Segment Start: GIVEN DATA

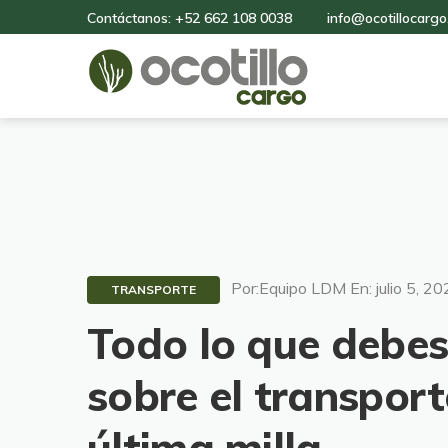
Contáctanos: +52 662 108 0038
info@ocotillocargo
Por:Equipo LDM En: julio 5, 2
TRANSPORTE
Todo lo que debes
sobre el transport
última milla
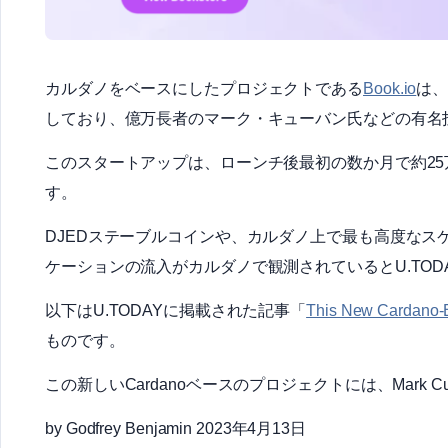
カルダノをベースにしたプロジェクトである
Book.io
は
しており、億万長者のマーク・キューバン氏などの有名
このスタートアップは、ローンチ後最初の数か月で約2
す。
DJEDステーブルコインや、カルダノ上で最も高度なスケー
ケーションの流入がカルダノで観測されているとU.TOD
以下はU.TODAYに掲載された記事「
This New Cardano-B
ものです。
この新しいCardanoベースのプロジェクトには、Mark C
by Godfrey Benjamin 2023年4月13日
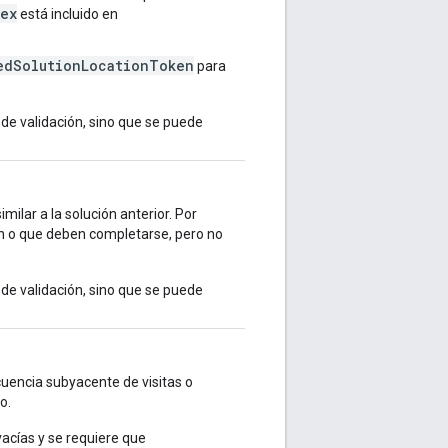
ex
está incluido en
edSolutionLocationToken
para
 de validación, sino que se puede
milar a la solución anterior. Por
on o que deben completarse, pero no
 de validación, sino que se puede
cuencia subyacente de visitas o
o.
vacías y se requiere que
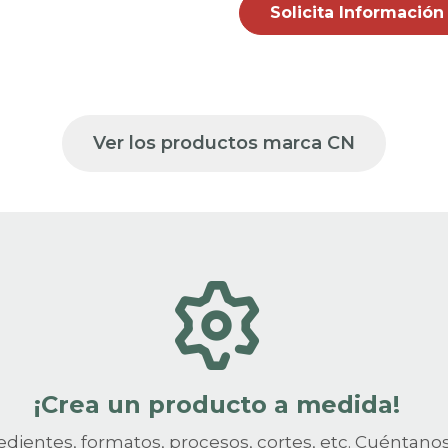
Solicita Información
Ver los productos marca CN
¡Crea un producto a medida!
edientes, formatos, procesos, cortes, etc. Cuéntano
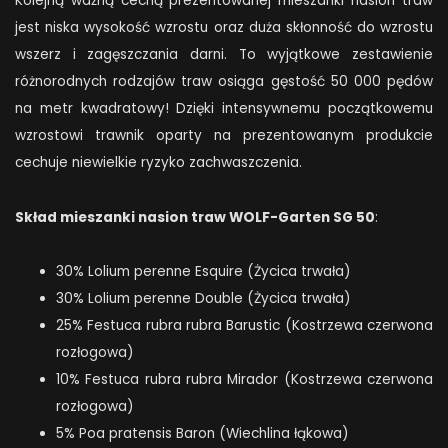
Kolejną ważną cechą prezentowanej mieszanki nasion traw
jest niska wysokość wzrostu oraz duża skłonność do wzrostu
wszerz i zagęszczania darni. To wyjątkowe zestawienie
różnorodnych rodzajów traw osiąga gęstość 50 000 pędów
na metr kwadratowy! Dzięki intensywnemu początkowemu
wzrostowi trawnik oparty na prezentowanym produkcie
cechuje niewielkie ryzyko zachwaszczenia.
Skład mieszanki nasion traw WOLF-Garten SG 50
:
30% Lolium perenne Esquire (Życica trwała)
30% Lolium perenne Double (Życica trwała)
25% Festuca rubra rubra Barustic (Kostrzewa czerwona
rozłogowa)
10% Festuca rubra rubra Mirador (Kostrzewa czerwona
rozłogowa)
5% Poa pratensis Baron (Wiechlina łąkowa)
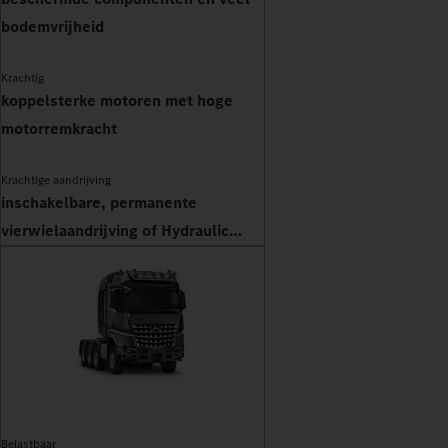
bodemvrijheid
Krachtig
koppelsterke motoren met hoge
motorremkracht
Krachtige aandrijving
inschakelbare, permanente
vierwielaandrijving of Hydraulic
Auxilary Drive
Belastbaar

Segment End: GIVEN DATA

▶ INSTRUCTIONS FOR THE TASK: Write out each line above containing "perenne".

▶ ANSWER TO THIS PROBLEM:
30% Lolium perenne Esquire (Życica trwała)
30% Lolium perenne Double (Życica trwała)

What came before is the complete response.